───── Recorded information

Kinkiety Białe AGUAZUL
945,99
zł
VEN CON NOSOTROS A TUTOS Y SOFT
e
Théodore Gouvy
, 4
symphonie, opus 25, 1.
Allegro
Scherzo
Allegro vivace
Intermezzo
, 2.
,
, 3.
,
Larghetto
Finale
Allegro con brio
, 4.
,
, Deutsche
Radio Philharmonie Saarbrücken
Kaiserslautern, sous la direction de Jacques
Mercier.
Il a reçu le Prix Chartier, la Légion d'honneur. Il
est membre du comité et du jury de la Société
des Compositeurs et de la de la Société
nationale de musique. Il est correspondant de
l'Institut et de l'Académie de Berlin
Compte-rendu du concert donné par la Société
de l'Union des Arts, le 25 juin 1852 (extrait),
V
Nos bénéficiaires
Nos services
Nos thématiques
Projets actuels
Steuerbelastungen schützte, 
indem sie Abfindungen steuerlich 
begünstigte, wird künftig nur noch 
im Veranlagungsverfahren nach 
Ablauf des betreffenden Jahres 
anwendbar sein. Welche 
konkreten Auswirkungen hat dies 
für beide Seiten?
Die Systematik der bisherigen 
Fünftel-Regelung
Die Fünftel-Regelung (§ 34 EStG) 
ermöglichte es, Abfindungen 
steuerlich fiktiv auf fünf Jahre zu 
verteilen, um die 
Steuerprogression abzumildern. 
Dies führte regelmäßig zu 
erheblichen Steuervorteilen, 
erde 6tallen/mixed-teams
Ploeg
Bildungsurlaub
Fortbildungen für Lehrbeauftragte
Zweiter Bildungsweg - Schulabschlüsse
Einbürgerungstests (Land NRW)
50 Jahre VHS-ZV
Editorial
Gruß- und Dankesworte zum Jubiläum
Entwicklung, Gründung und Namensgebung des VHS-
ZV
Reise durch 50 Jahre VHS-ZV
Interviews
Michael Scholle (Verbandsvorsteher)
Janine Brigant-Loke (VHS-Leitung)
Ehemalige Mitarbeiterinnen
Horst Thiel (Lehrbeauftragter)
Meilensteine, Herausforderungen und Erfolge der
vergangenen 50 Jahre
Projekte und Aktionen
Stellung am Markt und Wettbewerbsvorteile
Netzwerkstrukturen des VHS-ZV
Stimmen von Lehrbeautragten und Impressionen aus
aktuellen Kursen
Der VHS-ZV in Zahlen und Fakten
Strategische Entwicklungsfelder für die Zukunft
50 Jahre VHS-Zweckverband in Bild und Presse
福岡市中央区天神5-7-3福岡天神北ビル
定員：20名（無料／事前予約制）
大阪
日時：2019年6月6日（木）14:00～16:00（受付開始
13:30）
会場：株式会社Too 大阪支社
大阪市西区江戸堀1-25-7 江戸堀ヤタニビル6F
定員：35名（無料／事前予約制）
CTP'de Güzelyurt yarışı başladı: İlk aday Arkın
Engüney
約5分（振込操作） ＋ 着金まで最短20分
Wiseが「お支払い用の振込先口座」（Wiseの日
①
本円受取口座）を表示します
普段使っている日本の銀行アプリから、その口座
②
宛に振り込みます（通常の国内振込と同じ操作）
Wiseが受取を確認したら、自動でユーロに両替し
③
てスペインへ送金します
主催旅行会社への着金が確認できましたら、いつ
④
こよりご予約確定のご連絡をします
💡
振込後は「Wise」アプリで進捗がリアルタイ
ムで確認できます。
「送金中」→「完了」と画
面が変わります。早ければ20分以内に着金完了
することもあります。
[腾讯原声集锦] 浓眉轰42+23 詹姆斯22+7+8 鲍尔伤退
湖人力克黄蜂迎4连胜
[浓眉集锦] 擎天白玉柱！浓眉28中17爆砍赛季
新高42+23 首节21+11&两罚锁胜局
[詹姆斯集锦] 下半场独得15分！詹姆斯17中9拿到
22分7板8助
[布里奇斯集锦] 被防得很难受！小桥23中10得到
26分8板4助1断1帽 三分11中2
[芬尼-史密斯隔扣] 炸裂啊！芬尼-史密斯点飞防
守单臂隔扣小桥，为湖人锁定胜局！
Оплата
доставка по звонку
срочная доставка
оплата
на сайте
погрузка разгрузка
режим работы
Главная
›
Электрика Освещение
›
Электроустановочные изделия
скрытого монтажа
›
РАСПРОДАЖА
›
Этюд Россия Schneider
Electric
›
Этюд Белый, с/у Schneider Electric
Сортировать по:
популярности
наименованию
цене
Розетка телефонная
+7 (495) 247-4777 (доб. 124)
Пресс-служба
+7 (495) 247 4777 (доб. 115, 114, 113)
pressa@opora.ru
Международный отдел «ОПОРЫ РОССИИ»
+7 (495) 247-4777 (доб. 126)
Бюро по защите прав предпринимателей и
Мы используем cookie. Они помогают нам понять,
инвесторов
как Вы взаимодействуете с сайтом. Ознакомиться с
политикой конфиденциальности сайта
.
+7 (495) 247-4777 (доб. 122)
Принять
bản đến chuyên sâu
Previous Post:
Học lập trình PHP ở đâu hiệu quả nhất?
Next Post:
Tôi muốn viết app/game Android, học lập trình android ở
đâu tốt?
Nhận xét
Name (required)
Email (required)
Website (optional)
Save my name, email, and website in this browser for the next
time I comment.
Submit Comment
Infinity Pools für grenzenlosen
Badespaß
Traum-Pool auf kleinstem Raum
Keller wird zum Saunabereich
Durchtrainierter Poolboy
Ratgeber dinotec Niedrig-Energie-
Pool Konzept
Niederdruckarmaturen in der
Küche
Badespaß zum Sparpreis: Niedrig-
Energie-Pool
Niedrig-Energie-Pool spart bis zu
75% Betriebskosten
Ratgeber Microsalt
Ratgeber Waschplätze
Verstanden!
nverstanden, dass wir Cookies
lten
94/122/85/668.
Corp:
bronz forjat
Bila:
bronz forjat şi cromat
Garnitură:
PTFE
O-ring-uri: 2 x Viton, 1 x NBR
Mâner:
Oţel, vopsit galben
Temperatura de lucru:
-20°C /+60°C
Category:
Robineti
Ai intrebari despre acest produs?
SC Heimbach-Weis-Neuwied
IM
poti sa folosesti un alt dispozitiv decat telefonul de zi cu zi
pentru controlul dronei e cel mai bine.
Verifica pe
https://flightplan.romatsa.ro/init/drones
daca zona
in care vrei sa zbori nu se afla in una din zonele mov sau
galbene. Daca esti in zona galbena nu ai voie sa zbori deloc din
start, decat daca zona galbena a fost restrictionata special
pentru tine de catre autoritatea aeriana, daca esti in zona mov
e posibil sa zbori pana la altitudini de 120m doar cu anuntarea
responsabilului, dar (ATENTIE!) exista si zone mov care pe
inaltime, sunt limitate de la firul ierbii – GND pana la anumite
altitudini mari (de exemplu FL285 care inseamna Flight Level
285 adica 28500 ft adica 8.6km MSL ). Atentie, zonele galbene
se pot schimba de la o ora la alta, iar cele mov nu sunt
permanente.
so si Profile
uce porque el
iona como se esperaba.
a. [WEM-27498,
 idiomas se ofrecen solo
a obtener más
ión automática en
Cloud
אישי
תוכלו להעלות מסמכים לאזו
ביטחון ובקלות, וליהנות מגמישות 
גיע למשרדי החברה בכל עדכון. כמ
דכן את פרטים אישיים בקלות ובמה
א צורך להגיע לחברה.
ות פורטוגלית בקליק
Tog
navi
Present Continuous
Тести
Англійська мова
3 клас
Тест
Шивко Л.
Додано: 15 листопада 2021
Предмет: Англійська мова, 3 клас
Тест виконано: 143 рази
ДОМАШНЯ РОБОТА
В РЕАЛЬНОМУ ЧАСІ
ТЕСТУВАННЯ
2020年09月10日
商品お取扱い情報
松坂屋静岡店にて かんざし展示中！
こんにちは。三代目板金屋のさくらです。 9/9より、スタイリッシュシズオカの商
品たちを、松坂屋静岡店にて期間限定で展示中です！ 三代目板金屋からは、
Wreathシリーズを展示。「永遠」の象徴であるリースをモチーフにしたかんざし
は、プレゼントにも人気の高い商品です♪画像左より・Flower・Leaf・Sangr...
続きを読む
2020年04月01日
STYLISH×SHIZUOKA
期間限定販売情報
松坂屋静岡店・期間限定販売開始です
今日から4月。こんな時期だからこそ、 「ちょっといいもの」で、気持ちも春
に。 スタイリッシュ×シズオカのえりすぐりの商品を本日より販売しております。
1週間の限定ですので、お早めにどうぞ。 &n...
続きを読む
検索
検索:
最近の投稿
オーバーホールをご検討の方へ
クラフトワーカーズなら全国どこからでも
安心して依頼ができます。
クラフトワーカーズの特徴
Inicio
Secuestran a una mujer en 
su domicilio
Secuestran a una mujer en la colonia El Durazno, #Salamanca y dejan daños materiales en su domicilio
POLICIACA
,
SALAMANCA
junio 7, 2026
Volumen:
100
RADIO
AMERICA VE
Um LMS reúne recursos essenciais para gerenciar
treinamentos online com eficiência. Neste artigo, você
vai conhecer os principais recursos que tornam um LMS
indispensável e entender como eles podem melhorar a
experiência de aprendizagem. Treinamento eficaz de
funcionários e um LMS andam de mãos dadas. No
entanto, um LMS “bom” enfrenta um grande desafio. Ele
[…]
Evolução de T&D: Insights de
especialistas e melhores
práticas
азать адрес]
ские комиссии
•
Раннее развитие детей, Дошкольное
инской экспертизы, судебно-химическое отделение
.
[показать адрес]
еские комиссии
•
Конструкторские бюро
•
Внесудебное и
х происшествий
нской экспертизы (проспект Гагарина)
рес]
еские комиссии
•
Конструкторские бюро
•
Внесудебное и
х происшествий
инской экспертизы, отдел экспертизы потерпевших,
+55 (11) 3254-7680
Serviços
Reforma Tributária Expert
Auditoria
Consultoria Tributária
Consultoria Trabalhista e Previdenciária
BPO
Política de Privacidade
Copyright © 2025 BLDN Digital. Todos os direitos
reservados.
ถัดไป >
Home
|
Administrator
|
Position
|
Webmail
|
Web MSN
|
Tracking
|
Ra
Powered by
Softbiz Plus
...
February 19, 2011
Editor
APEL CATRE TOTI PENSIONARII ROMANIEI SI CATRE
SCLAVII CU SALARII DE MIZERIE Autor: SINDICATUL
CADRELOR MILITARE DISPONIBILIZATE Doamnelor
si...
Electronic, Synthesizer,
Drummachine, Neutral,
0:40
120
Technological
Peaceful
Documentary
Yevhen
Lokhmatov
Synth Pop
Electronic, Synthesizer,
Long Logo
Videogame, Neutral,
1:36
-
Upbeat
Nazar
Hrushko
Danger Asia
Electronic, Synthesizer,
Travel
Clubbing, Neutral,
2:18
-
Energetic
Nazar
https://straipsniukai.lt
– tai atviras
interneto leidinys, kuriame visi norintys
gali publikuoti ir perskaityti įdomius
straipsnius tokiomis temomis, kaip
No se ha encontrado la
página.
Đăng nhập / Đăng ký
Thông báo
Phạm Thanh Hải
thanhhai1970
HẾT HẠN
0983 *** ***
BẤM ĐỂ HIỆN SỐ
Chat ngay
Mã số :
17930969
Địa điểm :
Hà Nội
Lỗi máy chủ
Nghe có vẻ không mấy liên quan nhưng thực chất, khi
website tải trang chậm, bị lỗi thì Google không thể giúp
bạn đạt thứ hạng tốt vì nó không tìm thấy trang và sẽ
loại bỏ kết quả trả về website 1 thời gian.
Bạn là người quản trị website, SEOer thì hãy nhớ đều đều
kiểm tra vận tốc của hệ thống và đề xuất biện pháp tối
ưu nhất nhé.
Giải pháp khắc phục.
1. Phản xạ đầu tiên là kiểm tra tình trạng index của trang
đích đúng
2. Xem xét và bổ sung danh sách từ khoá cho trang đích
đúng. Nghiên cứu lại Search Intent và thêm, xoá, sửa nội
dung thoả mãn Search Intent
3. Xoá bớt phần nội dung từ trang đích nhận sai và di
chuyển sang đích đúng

──────────

-- What you need to do --
Find how many lines contain "como" in the data. Write that number and nothing else.

-- Answer --
2